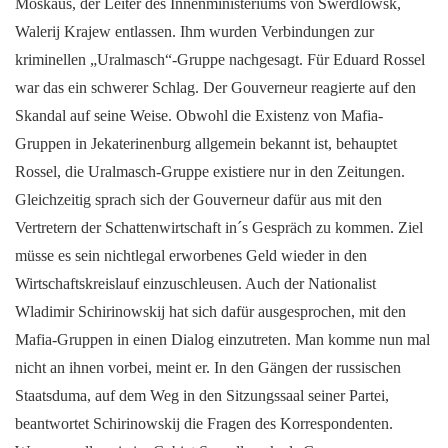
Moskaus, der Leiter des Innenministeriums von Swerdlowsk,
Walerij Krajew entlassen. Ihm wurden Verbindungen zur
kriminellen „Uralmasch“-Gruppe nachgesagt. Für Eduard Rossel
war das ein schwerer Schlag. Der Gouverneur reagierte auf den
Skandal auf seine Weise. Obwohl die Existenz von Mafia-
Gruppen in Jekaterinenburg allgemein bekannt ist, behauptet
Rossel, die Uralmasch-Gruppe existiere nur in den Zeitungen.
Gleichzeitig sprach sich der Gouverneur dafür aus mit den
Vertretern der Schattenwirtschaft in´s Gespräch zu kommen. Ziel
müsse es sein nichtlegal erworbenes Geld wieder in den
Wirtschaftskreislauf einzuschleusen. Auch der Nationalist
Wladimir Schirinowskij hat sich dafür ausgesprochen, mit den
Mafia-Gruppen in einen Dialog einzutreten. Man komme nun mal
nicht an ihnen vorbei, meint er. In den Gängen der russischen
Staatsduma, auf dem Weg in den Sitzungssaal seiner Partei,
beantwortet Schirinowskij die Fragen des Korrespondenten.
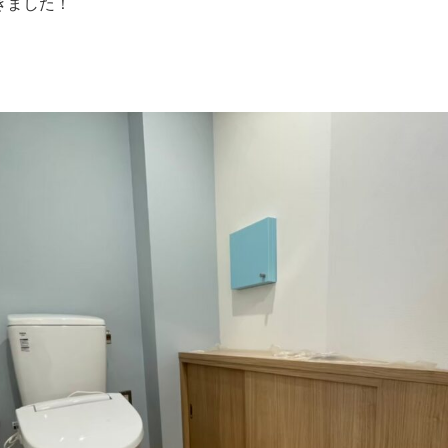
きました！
# # # # #
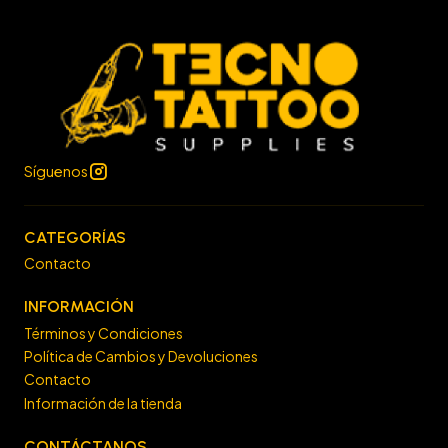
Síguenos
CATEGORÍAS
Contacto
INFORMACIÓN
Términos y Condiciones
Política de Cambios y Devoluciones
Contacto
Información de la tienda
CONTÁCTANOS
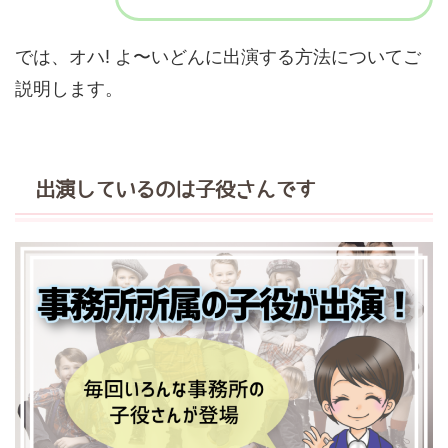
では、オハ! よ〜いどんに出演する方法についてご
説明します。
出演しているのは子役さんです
# # # # #
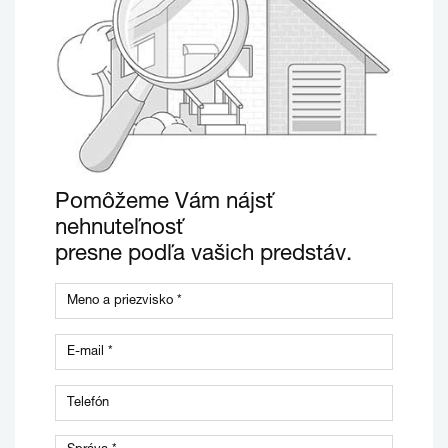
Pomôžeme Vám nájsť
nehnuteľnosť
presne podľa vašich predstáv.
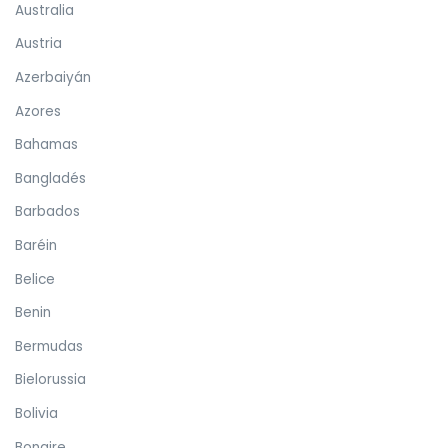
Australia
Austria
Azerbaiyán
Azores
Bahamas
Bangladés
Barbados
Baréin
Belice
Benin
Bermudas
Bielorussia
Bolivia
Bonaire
# # # # #
REQUEST:
Write only the number of lines in the listing that hold the word "Uralmasch".

PROBLEM SOLUTION:
2